Friday, June 4, 2010

Open letter to America

If this land truly is my land and your land, then we have to be good stewards. It is our home. We live here. We all need it to remain viable. Unless there is some kind of top secret awesome escape plan we will probably need clean food and water and air and stuff like that. There are a great many livelihoods to be made in stewardship of our land, our people and our resources, as well as in education, food, music, preventative health, art and culture. Those are the things that contribute the most to a truly sustainable, quality life.

Let's not turn it all into a giant oil-stained strip of chain stores and mega-malls. Let's not forget in our exuberant ME ME ME stage to pick up after ourselves, to put in some infrastructure, you know, make it a place where people can still live.

And we are always going to have neighbors and we should probably try a little harder to get along with them. Pointing guns at the neighbors is generally a bad place to start. Unless you want to have one of those, “You put the gun down, no YOU” moments it's best to try talking first. With a translator. And some research. This self-centered attitude that we are so awesome we don't even have consider, learn about or understand anyone who isn't from here is getting pretty tiresome.

If we want to maintain and truly enjoy our "freedoms" we have to pay attention to and discuss the laws that affect us. For instance, The Patriot Act (drafted a mere 44 days after 9/11) is made of pure bullshit. It sits OK with those who don't care to ponder too hard by invoking a few words that go like this: "Well if you have nothing to hide you should have nothing to worry about." As if that makes it OK for the government to tap phones, search your library history and Internet browsing habits, any communications you have made as well as your private property. Probable cause? Not so necessary. And without having to tell you about it unless it brings up anything exciting. Because you are not a terrorist, right? But what if the definitions change a little? What if your information is gathered for one purpose and used for another? By the government. For the good of the people (who have not been investigated yet). To weed out the bad apples, ("bad" to be determined by the government, in a closed session, at an undisclosed location, based on secret, indisputable evidence, because government is allowed all the secrets they want but citizens may not have any and they don't want to talk about it anymore now go to bed).

Catastrophe allows our government to capitalize on fear, giving them unchecked moments in which to squeeze in changes of dubious benefit to a select few. It gives the government a temporary power boost, in which crazy amounts of paperwork and legislation are suddenly possible. I am pretty sure legislative assistants glow orange immediately following a catastrophe and are able to type, speak and get along in hyper-mode. It took 6 weeks to draft the most sweeping Freedom squelching law we've ever lived under. That's less time than a stint on The Apprentice. And it happened while we were grieving.

The election process is jacked up, so running to the polls is essentially a meaningless exercise that allows some to feel like they did their part and that's it. This country is really run by corporations, and they are neither elected nor impeachable. They are allowed to carve up our common resources and sell them back to us, and when they fail we give them even more of our money. So it's great that we marched down to the polls and picked one of the two main choices on offer, thinking we had the winning ticket to awesome town. All pumped up on Change or Values. Nice sticker though.

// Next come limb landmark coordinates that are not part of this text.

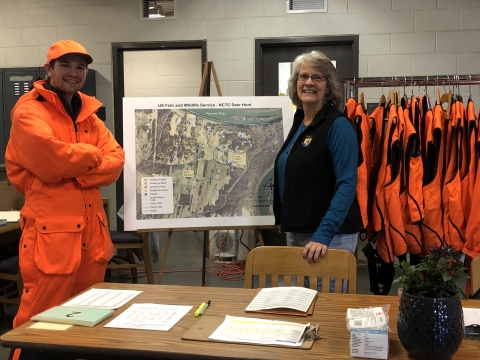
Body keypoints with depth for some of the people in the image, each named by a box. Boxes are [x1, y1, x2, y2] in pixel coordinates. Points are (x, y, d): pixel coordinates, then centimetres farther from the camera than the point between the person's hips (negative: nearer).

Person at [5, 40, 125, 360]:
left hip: (91, 229, 7)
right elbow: (49, 159, -22)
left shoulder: (89, 115, 16)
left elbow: (116, 161, 3)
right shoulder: (29, 111, -4)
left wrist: (71, 171, -12)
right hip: (51, 230, -7)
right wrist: (91, 156, -5)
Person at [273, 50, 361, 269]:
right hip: (294, 232, 8)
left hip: (330, 234, -8)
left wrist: (323, 235, -30)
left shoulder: (338, 125, -14)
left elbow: (346, 185, -22)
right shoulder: (297, 121, 9)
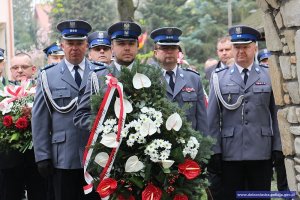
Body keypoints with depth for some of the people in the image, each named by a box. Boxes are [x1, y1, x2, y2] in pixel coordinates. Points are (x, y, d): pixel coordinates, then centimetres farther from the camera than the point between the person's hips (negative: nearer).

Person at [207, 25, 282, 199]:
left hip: (262, 154, 0)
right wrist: (214, 150, -2)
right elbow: (213, 117, 4)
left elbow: (275, 114, 5)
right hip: (230, 154, 0)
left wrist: (278, 149, 0)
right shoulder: (220, 77, 6)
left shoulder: (269, 75, 6)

In the mean time there is this endless stupid debate about how far other people lean and in which direction, and all the screaming drowns out the middle, where most of the people are. There are those of us who would like to see honest, well reasoned, up-to-date discussions that are logical, compassionate, and sustainable without including bullshit labels like "Democrat" and "Republican", which are meaningless words that only serve to divide people into smug, useless, self-satisfied clubs. Either one of them could change their name to The Club That is Totally Right All The Time I Mean It and get a frothy hell yeah from the base. Seriously, aligning to a word that has no real meaning is like saying, "I only vote for people named Ed.”

I don't want to move. I still love my country, most of my favorite people are here. I am just really annoyed by our raging adolescence. I just want to be proud to live here on purpose.